Introduced January 24, 2025 by Tom Cole · Last progress January 24, 2025
The bill removes private funding for election administration to reduce private influence and standardize funding, but that improves neutrality at the risk of reduced voter outreach, higher public costs, and potential unequal polling access where donated venue exceptions are used.
State and local election officials will no longer rely on private money for election administration, reducing potential private influence or perceived conflicts and standardizing funding for voter education, outreach, and registration programs.
Maintains flexibility for polling access by allowing private donations of physical space for polling places and early voting sites, preserving options where public space is limited.

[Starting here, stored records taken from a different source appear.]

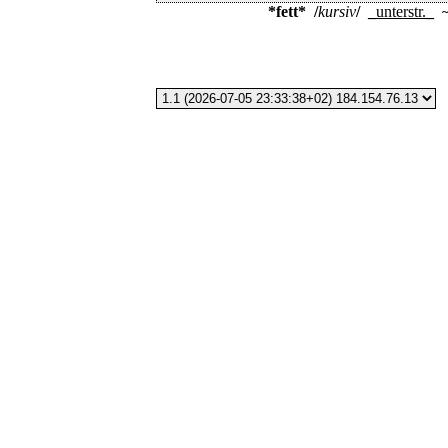
*fett*
/
kursiv
/
_
unterstr.
_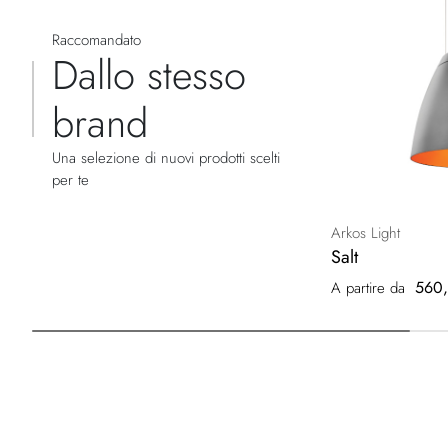
Raccomandato
Dallo stesso
brand
Una selezione di nuovi prodotti scelti
per te
Arkos Light
Salt
560,
A partire da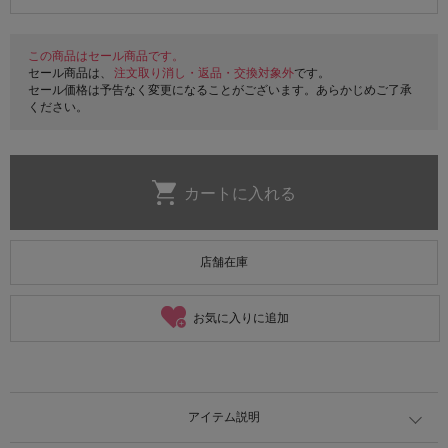
この商品はセール商品です。
セール商品は、
注文取り消し・返品・交換対象外
です。
セール価格は予告なく変更になることがございます。あらかじめご了承
ください。
店舗在庫
お気に入りに追加
アイテム説明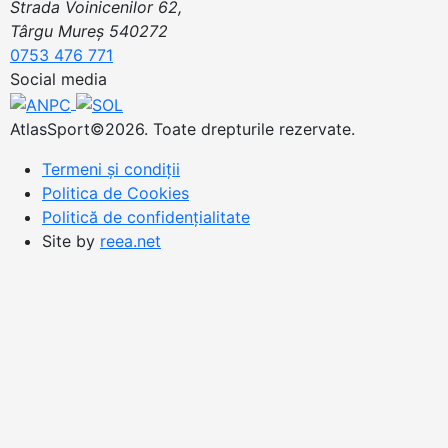
Strada Voinicenilor 62,
Târgu Mureș 540272
0753 476 771
Social media
AtlasSport©2026. Toate drepturile rezervate.
Termeni și condiții
Politica de Cookies
Politică de confidențialitate
Site by
reea.net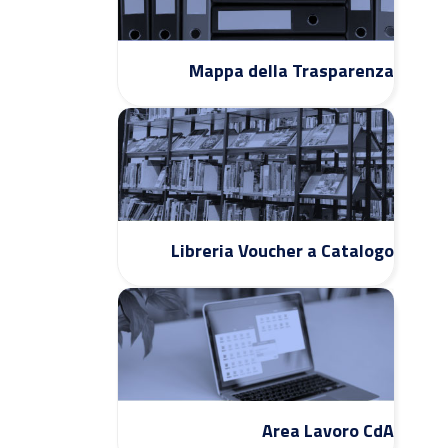
Mappa della Trasparenza
Libreria Voucher a Catalogo
Area Lavoro CdA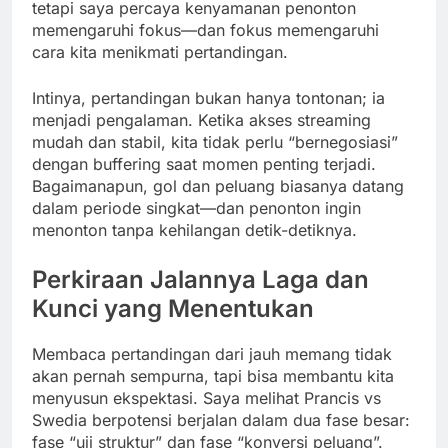
tetapi saya percaya kenyamanan penonton
memengaruhi fokus—dan fokus memengaruhi
cara kita menikmati pertandingan.
Intinya, pertandingan bukan hanya tontonan; ia
menjadi pengalaman. Ketika akses streaming
mudah dan stabil, kita tidak perlu “bernegosiasi”
dengan buffering saat momen penting terjadi.
Bagaimanapun, gol dan peluang biasanya datang
dalam periode singkat—dan penonton ingin
menonton tanpa kehilangan detik-detiknya.
Perkiraan Jalannya Laga dan
Kunci yang Menentukan
Membaca pertandingan dari jauh memang tidak
akan pernah sempurna, tapi bisa membantu kita
menyusun ekspektasi. Saya melihat Prancis vs
Swedia berpotensi berjalan dalam dua fase besar:
fase “uji struktur” dan fase “konversi peluang”.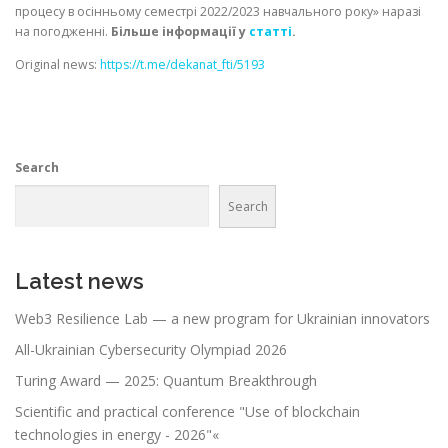
процесу в осінньому семестрі 2022/2023 навчального року» наразі
на погодженні.
Більше інформації у
статті
.
Original news:
https://t.me/dekanat_fti/5193
Search
Search
Latest news
Web3 Resilience Lab — a new program for Ukrainian innovators
All-Ukrainian Cybersecurity Olympiad 2026
Turing Award — 2025: Quantum Breakthrough
Scientific and practical conference "Use of blockchain
technologies in energy - 2026"«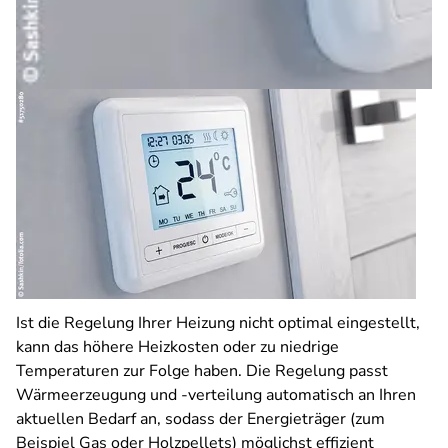
Ist die Regelung Ihrer Heizung nicht optimal eingestellt,
kann das höhere Heizkosten oder zu niedrige
Temperaturen zur Folge haben. Die Regelung passt
Wärmeerzeugung und -verteilung automatisch an Ihren
aktuellen Bedarf an, sodass der Energieträger (zum
Beispiel Gas oder Holzpellets) möglichst effizient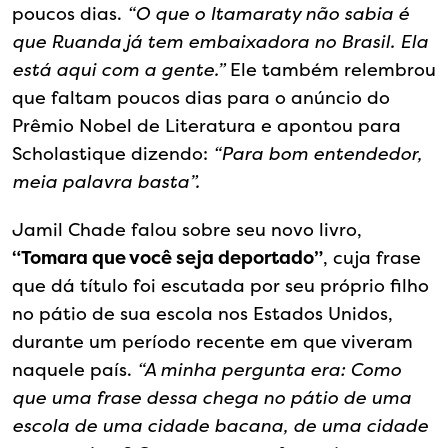
poucos dias.
“O que o Itamaraty não sabia é
que Ruanda já tem embaixadora no Brasil. Ela
está aqui com a gente.”
Ele também relembrou
que faltam poucos dias para o anúncio do
Prêmio Nobel de Literatura e apontou para
Scholastique dizendo:
“Para bom entendedor,
meia palavra basta”.
Jamil Chade falou sobre seu novo livro,
“Tomara que você seja deportado”
, cuja frase
que dá título foi escutada por seu próprio filho
no pátio de sua escola nos Estados Unidos,
durante um período recente em que viveram
naquele país.
“A minha pergunta era: Como
que uma frase dessa chega no pátio de uma
escola de uma cidade bacana, de uma cidade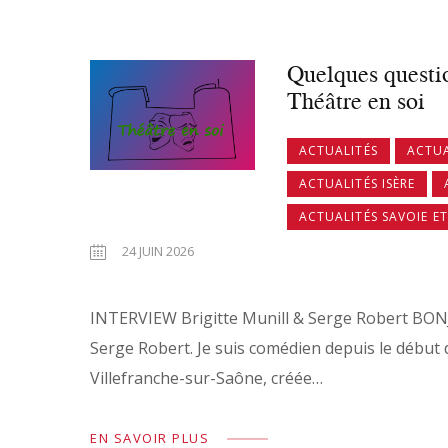
Quelques questio
Théâtre en soi
ACTUALITÉS
ACTUA
ACTUALITÉS ISÈRE
ACTUALITÉS SAVOIE E
24 JUIN 2026
INTERVIEW Brigitte Munill & Serge Robert BO
Serge Robert. Je suis comédien depuis le début 
Villefranche-sur-Saône, créée…
EN SAVOIR PLUS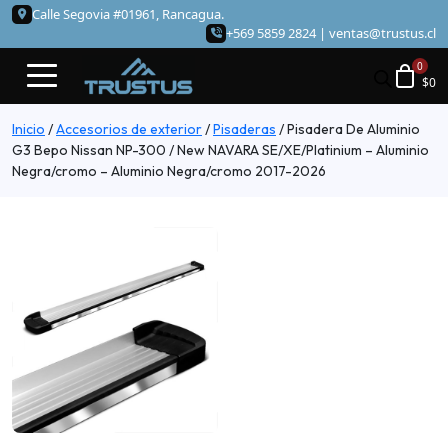
Calle Segovia #01961, Rancagua.
+569 5859 2824 |
ventas@trustus.cl
$
0
Inicio
/
Accesorios de exterior
/
Pisaderas
/
Pisadera De Aluminio
G3 Bepo Nissan NP-300 / New NAVARA SE/XE/Platinium – Aluminio
Negra/cromo – Aluminio Negra/cromo 2017-2026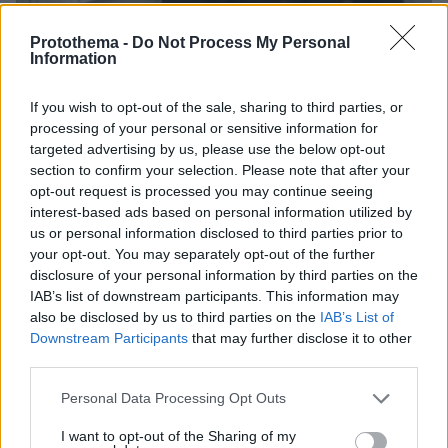
Protothema -
Do Not Process My Personal
Information
If you wish to opt-out of the sale, sharing to third parties, or
processing of your personal or sensitive information for
targeted advertising by us, please use the below opt-out
section to confirm your selection. Please note that after your
opt-out request is processed you may continue seeing
interest-based ads based on personal information utilized by
us or personal information disclosed to third parties prior to
your opt-out. You may separately opt-out of the further
disclosure of your personal information by third parties on the
IAB’s list of downstream participants. This information may
06.08.2026, 12:10
also be disclosed by us to third parties on the
IAB’s List of
Πήγαν να κλέψουν καλώδια στον Άγιο Στέφανο, ο
Downstream Participants
that may further disclose it to other
ένας έπαθε ηλεκτροπληξία και έπεσε από ύψος, οι
third parties.
δύο συνεργοί του τον παράτησαν νεκρό σε
αυτοκίνητο
Please note that this website/app uses one or more Google
Personal Data Processing Opt Outs
services and may gather and store information including but
not limited to your visit or usage behaviour. You may click to
I want to opt-out of the Sharing of my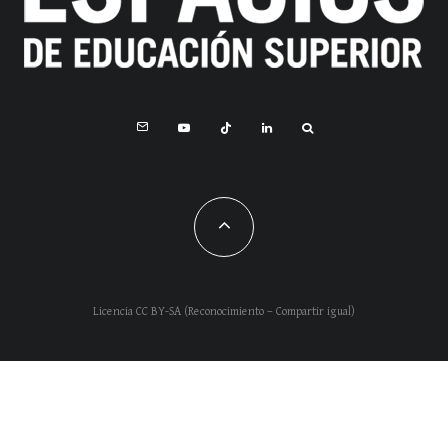
Licencia CC BY-SA (Reconocimiento – Compartir igual)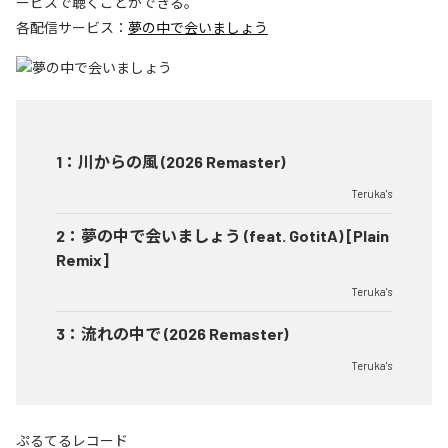
ービスで聴くことができる。
各配信サービス：
夢の中で会いましょう
1
：
川からの風 (2026 Remaster)
Teruka's
2
：
夢の中で会いましょう (feat. GotitA) [Plain
Remix]
Teruka's
3
：
流れの中で (2026 Remaster)
Teruka's
ぷるてるレコード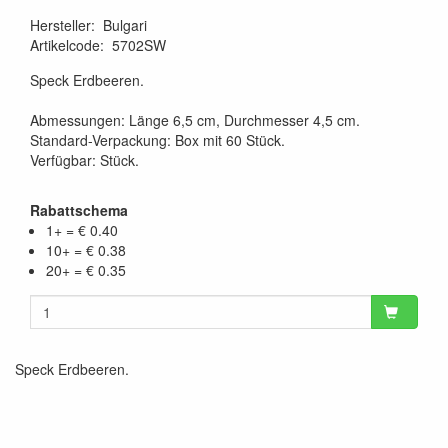
Hersteller
:
Bulgari
Artikelcode
:
5702SW
Speck Erdbeeren.
Abmessungen: Länge 6,5 cm, Durchmesser 4,5 cm.
Standard-Verpackung: Box mit 60 Stück.
Verfügbar: Stück.
Rabattschema
1+ = € 0.40
10+ = € 0.38
20+ = € 0.35
Speck Erdbeeren.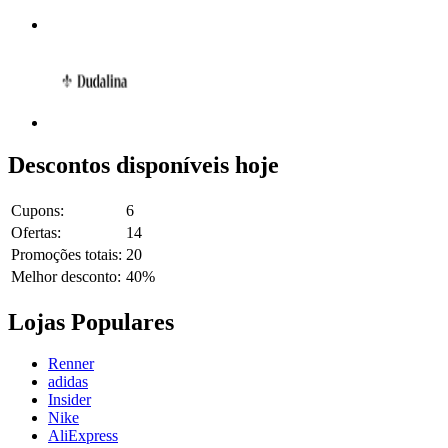
Descontos disponíveis hoje
Cupons:
6
Ofertas:
14
Promoções totais:
20
Melhor desconto:
40%
Lojas Populares
Renner
adidas
Insider
Nike
AliExpress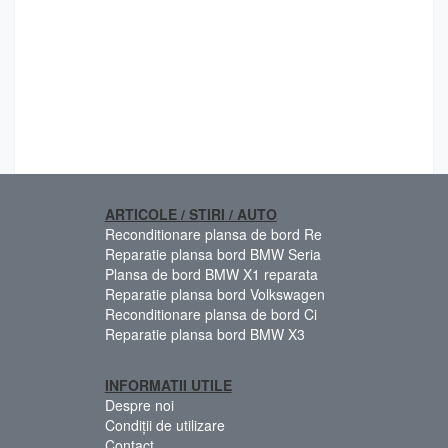
ARTICOLE / STIRI / AUTO
Reconditionare plansa de bord Re
Reparatie plansa bord BMW Seria
Plansa de bord BMW X1 reparata
Reparatie plansa bord Volkswagen
Reconditionare plansa de bord Ci
Reparatie plansa bord BMW X3
INFORMATII UTILE
Despre noi
Condiții de utilizare
Contact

Local election offices that previously relied on private donations may face funding gaps that reduce voter outreach and registration efforts, disproportionately affecting underrepresented and low-income voters.
States and localities may need to shift costs to taxpayers or cut other services to cover election-administration expenses previously supported by private funds.
The exception allowing donated polling space could produce uneven access if wealthier areas secure donated venues more easily, potentially shifting polling location distribution and making access harder for some communities.
Based on analysis of 2 sections of legislative text.
Bans states from soliciting, receiving, or spending private funds, property, or personal services to run elections for Federal office, including voter education, outreach, and registration programs. The law allows one narrow exception: private entities may donate use of space for polling places or early voting sites. The change is added to the Help America Vote Act and takes effect for federal elections held after enactment.